Start of PASSAGE

A very homesick Ecuadorian friend of mine has had a very difficult time finding an authentic Chaulafan here in NYC. Besides that specific dish, most Ecuadorian restaurants he has come across are all meat & potatoes type joints (indigenous mountain food). Whereas he is looking for an Ecuadorian Seafood Restaurant (Coastal specialty). Any suggestions?
By the way.... do you know if Peruvian Chaufa is similar to Ecuadorian Chaulafan? If so, can you recommend any good Peruvian places that carry Chaufa? Thanx a lot!
re: Maria La China
Chinita Maria, my exposure to the Chinese influence on these cuisines is quite recent, although I have distant and unknown relatives in Peru. Many Chinese immigrated to Peru to work in the mines. Through a series of dinners with fellow chowhounds, it finally dawned on my the extent of the Far East (Japanese and Chinese) flavors in the food. The accounts are in these three threads -
I have not eaten Ecuadorian chaulafan, so can't offer an opinion on how close it is to the Peruvian version. I can say that the two Peruvian versions I've had were identical to what a Cantonese cook in Chinatown would serve me.
Since I'm in San Francisco and not NY, I can't be helpful with specific restaurants either. However, I did a search and came up with posts for El Conquistador in brooklyn which is Ecuadorian/Italian and serves chaulafan and also Rinconcito Peruano in Manhattan that several recommend for its chaufa. You might want to post inquiries on the respective boards asking for recent experience with these restaurants and the dish you're seeking.
I thought you would also enjoy the post linked below from our fearless leader on chaulafan in Ecuador.
welcome maria. i just saw this and am sorry i can not be more helpful but i'd suggest a general walk around jackson hts queens for you quest. i found one place that may have that dish. i can picture the place but i've never been there. hope you see this it's a start:
La Picada Azuaya
84-19 37th Ave.
Jackson Heights, NY 11372
good luck and let us know what you find!

End of PASSAGE

▶ [PROMPT 1]
In the chaulafan thread, what reason is given for many Chinese immigrating to Peru?
▶ [PROMPT 2]
Reproduce the stretch of the chaulafan thread that opens with the words "welcome maria. i" and closes with "what you find!".

Start of RECORDS SUPPLIED

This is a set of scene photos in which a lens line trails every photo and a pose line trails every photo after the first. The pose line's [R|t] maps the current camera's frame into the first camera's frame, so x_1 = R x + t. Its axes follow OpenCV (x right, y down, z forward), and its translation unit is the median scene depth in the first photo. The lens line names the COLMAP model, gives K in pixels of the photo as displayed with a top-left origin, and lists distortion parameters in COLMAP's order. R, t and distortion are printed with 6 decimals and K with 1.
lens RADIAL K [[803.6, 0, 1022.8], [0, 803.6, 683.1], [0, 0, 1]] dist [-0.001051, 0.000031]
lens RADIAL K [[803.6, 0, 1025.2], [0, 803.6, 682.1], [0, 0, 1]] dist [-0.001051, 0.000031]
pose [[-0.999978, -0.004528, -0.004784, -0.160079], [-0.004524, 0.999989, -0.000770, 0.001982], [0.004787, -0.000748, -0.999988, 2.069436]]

End of RECORDS SUPPLIED
Start of RECORDS SUPPLIED

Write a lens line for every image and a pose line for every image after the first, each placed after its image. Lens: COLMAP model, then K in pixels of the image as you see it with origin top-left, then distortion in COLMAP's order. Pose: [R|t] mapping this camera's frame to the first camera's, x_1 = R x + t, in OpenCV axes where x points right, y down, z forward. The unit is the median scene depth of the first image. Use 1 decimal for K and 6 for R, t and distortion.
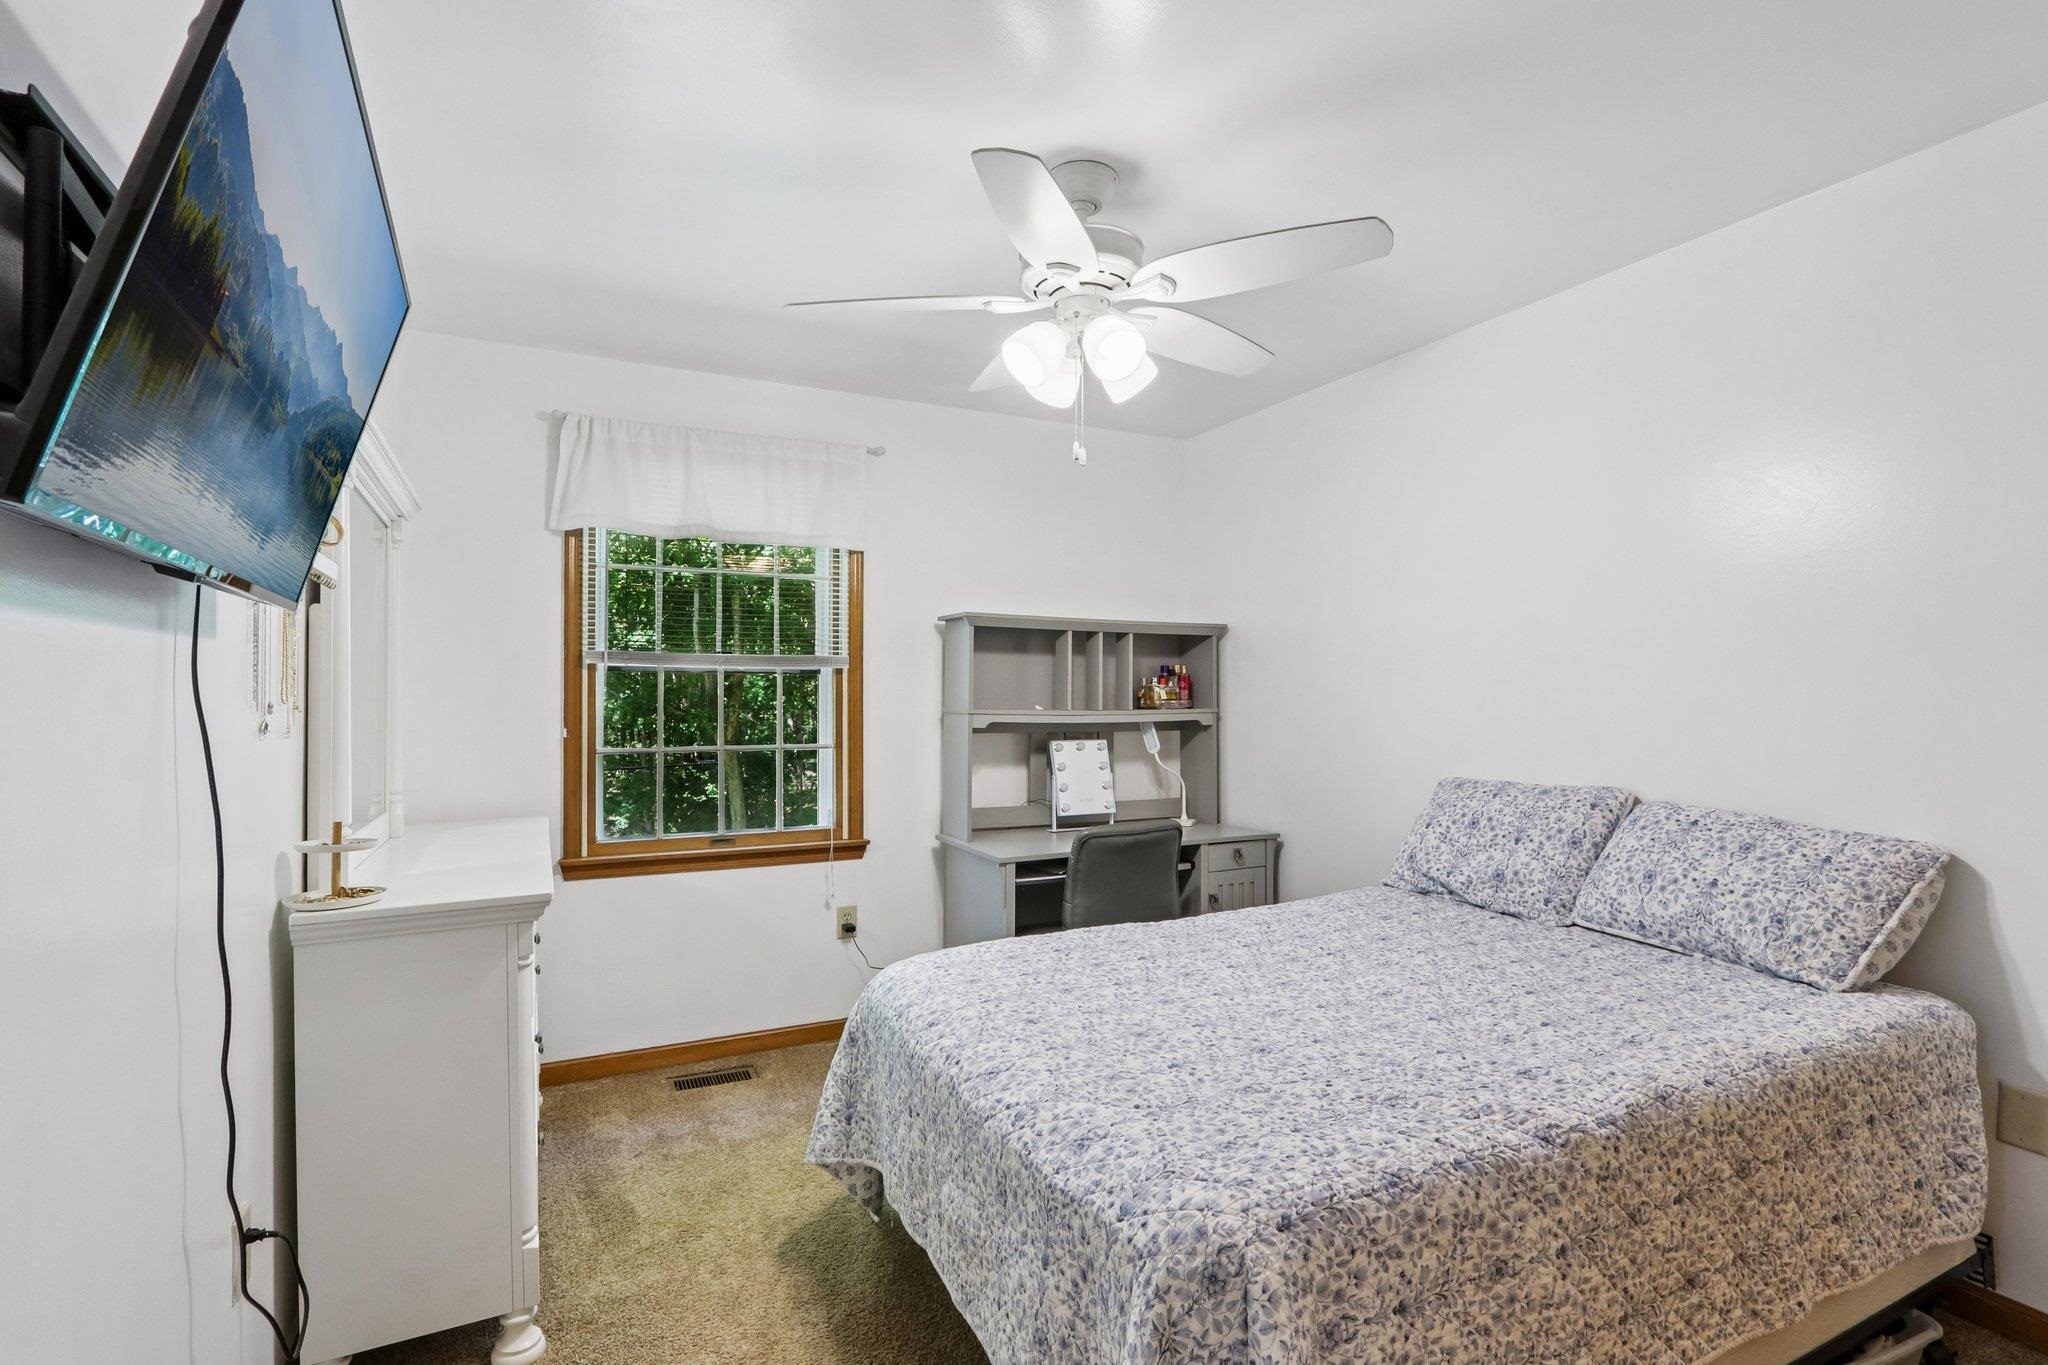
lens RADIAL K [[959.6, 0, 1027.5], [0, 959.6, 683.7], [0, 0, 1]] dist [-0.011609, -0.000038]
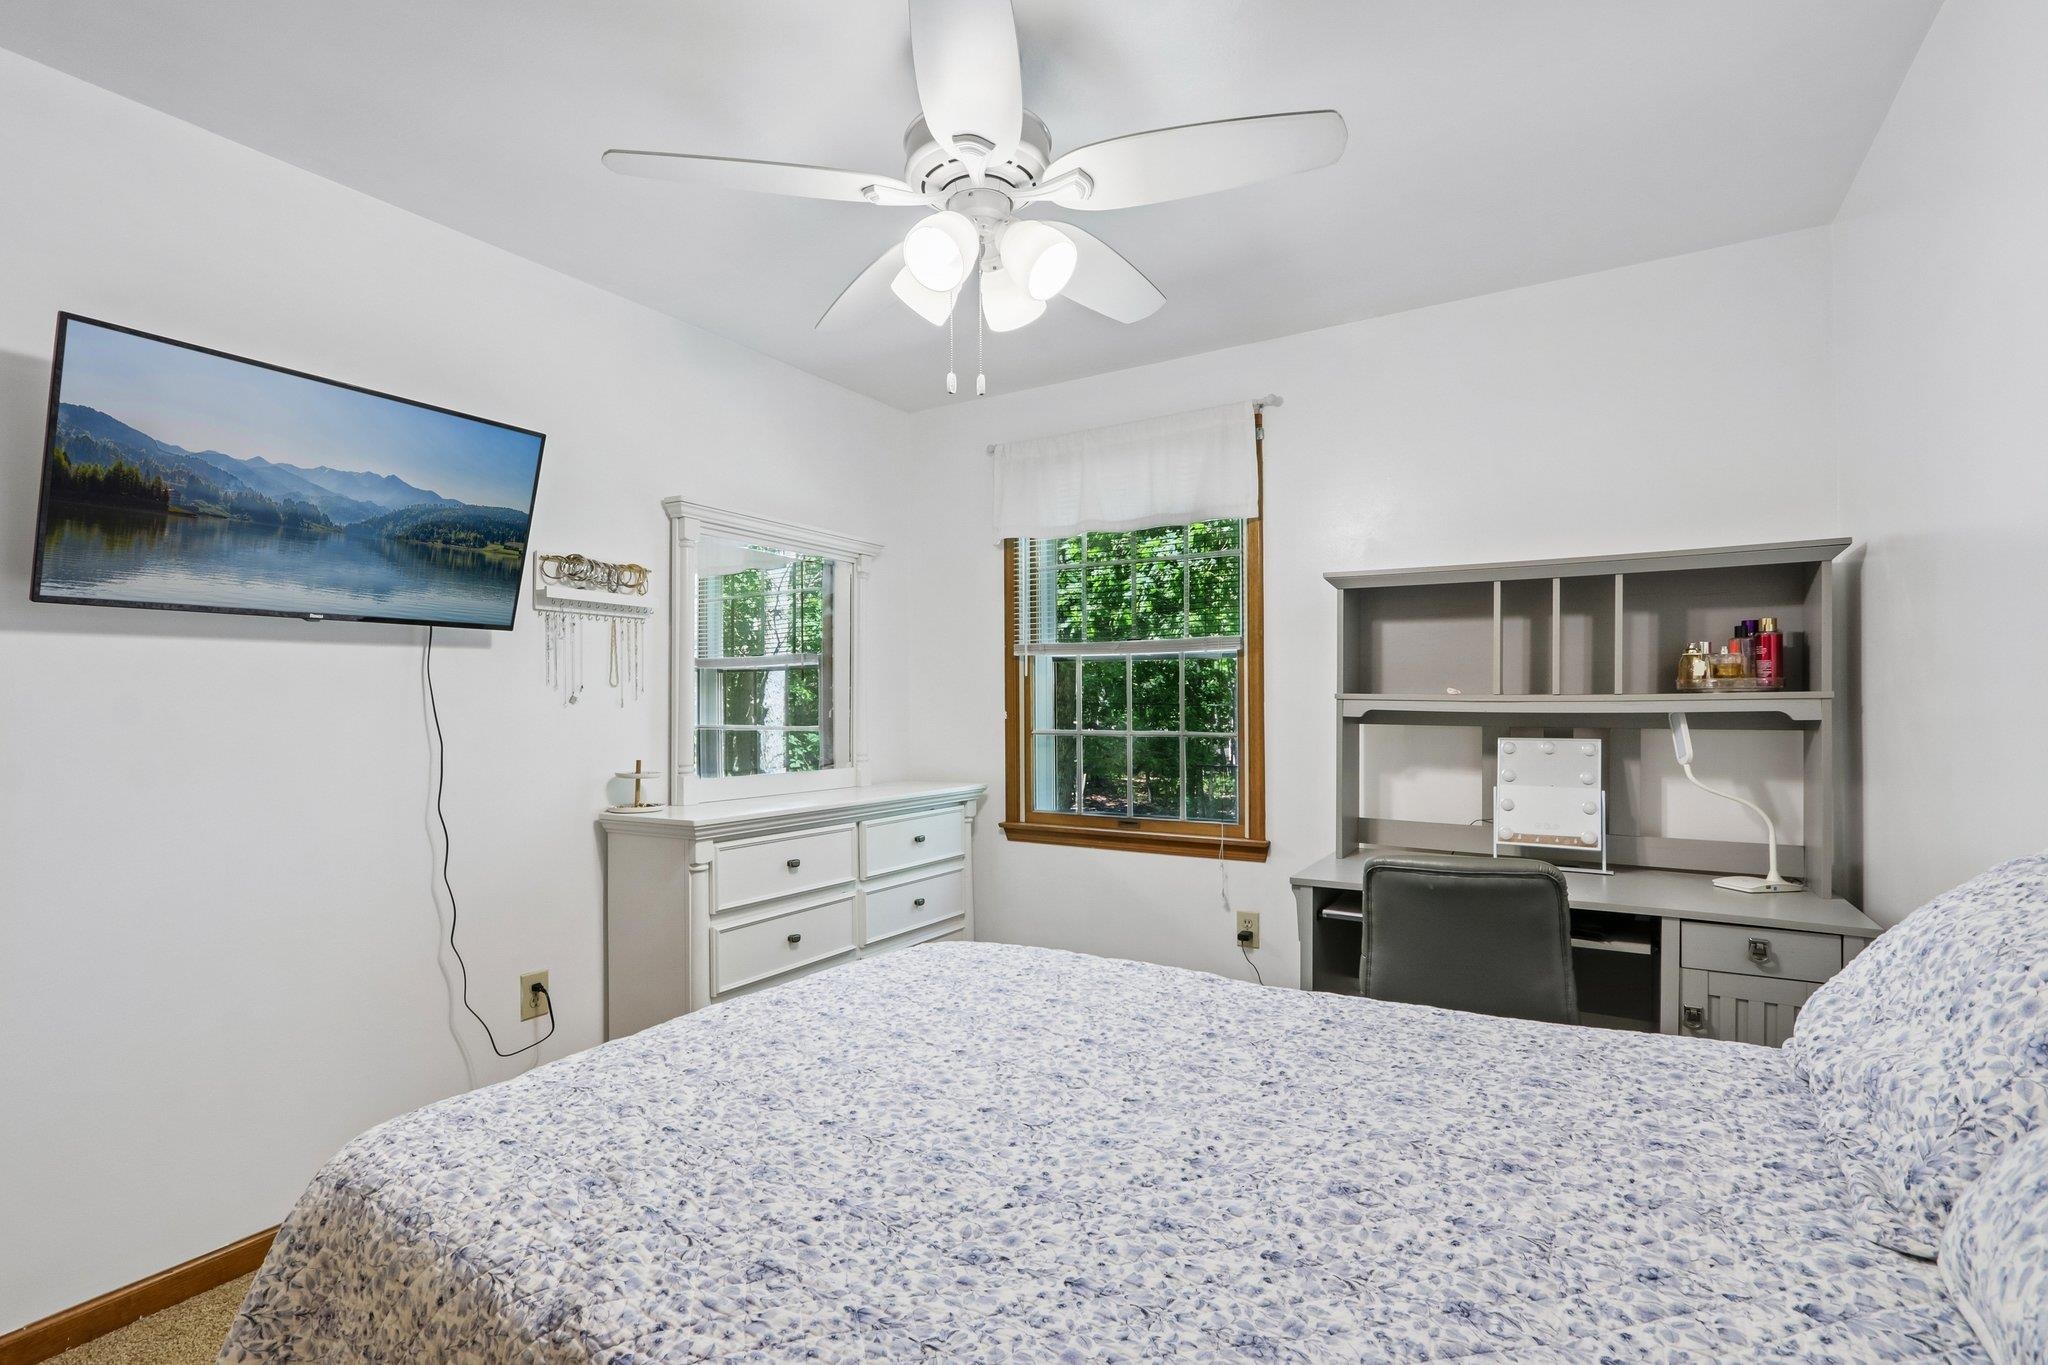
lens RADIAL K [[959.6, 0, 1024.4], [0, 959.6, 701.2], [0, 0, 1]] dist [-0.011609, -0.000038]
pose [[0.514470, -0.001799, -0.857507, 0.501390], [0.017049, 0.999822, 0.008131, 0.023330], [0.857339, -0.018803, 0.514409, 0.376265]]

End of RECORDS SUPPLIED

▶ [ANSWER SPACE 1]
They came to work in the mines.

▶ [ANSWER SPACE 2]
welcome maria. i just saw this and am sorry i can not be more helpful but i'd suggest a general walk around jackson hts queens for you quest. i found one place that may have that dish. i can picture the place but i've never been there. hope you see this it's a start:
La Picada Azuaya
84-19 37th Ave.
Jackson Heights, NY 11372
good luck and let us know what you find!